EXERCISE GOAL
Read the records beneath this task and copy every line that contains the string "down".

WORKING DATA
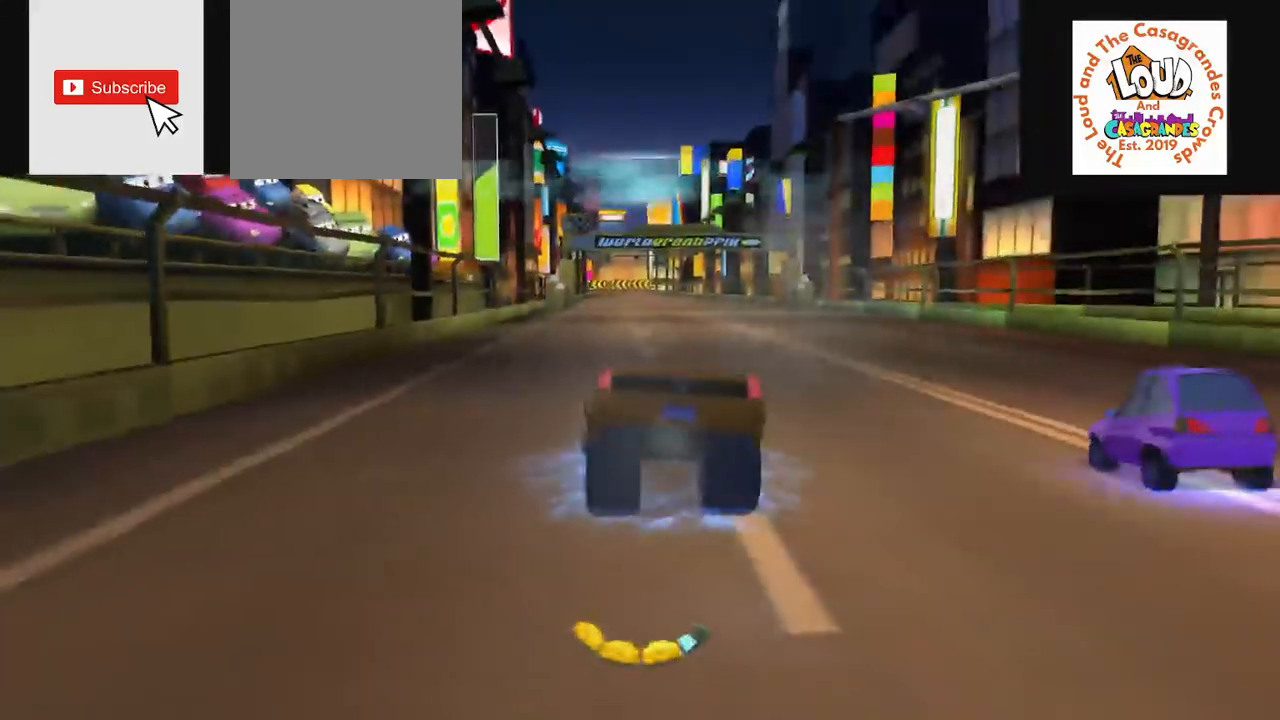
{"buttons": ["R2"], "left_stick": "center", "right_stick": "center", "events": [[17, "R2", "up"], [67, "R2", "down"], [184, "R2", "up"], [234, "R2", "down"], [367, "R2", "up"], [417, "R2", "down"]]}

...

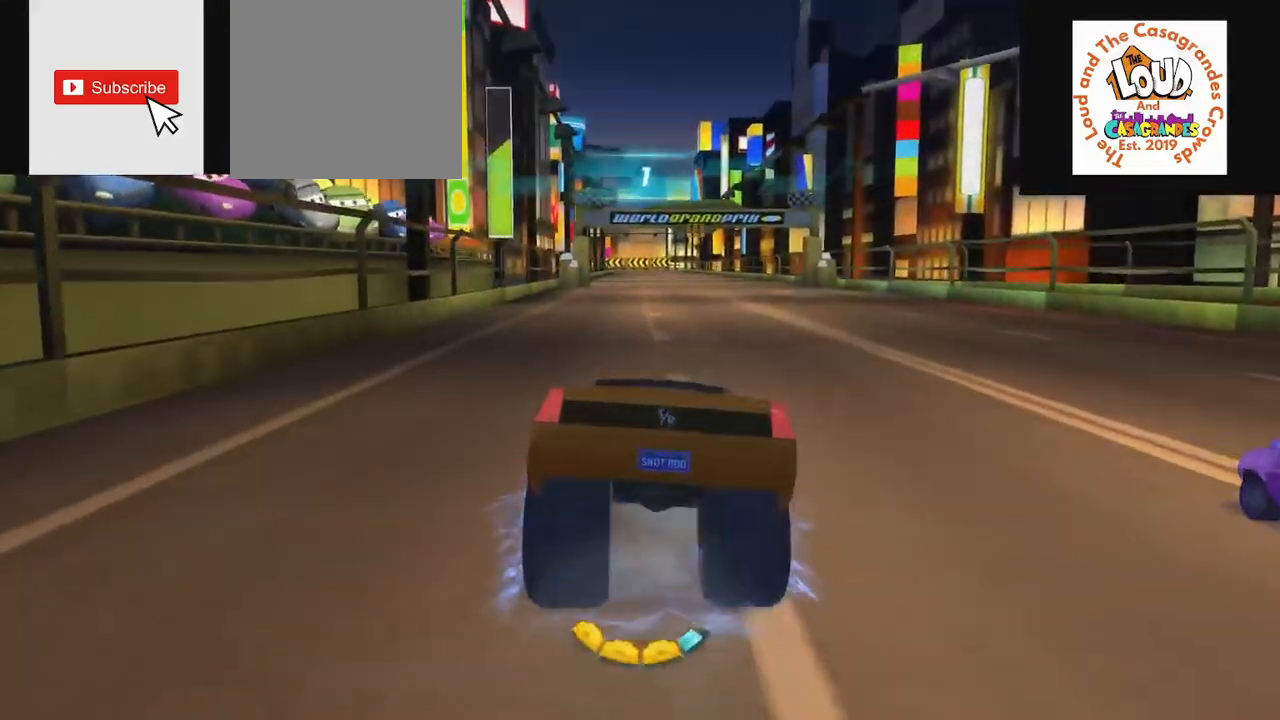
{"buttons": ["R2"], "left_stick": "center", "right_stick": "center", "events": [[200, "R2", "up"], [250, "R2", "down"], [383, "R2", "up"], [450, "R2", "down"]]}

==

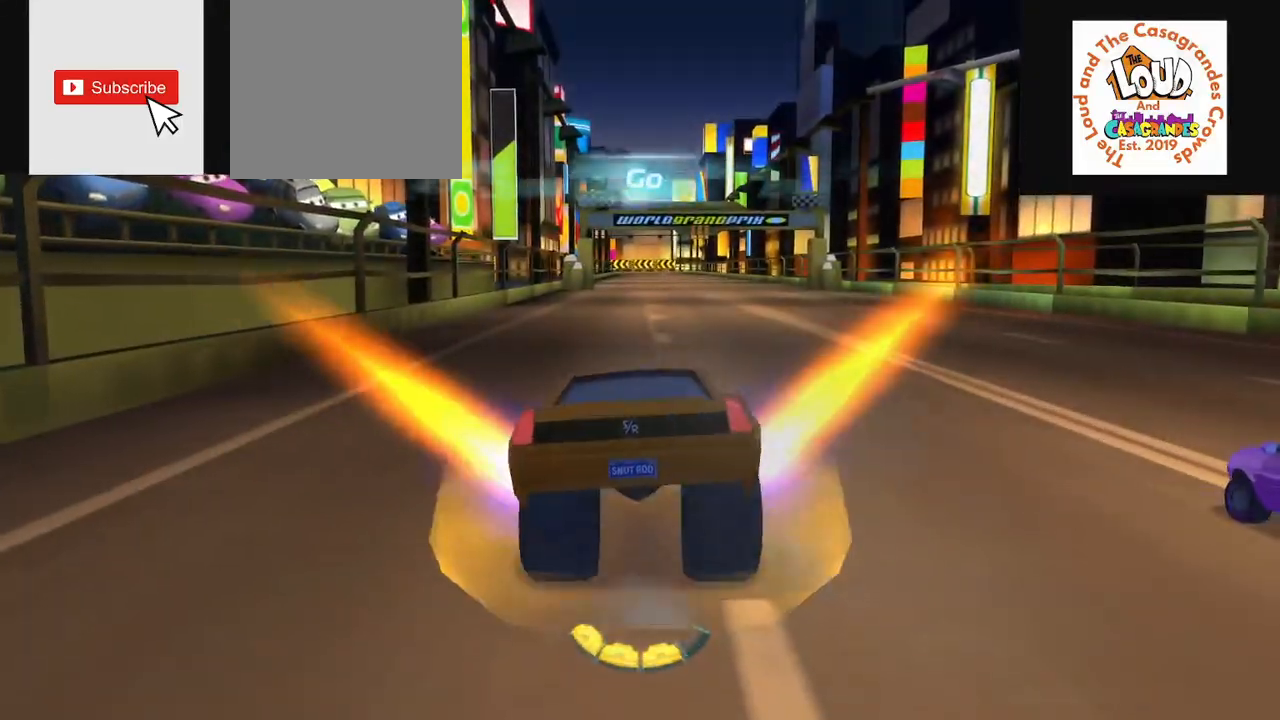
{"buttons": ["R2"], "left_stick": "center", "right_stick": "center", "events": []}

ANSWER BELOW
{"buttons": ["R2"], "left_stick": "center", "right_stick": "center", "events": [[17, "R2", "up"], [67, "R2", "down"], [184, "R2", "up"], [234, "R2", "down"], [367, "R2", "up"], [417, "R2", "down"]]}
{"buttons": ["R2"], "left_stick": "center", "right_stick": "center", "events": [[200, "R2", "up"], [250, "R2", "down"], [383, "R2", "up"], [450, "R2", "down"]]}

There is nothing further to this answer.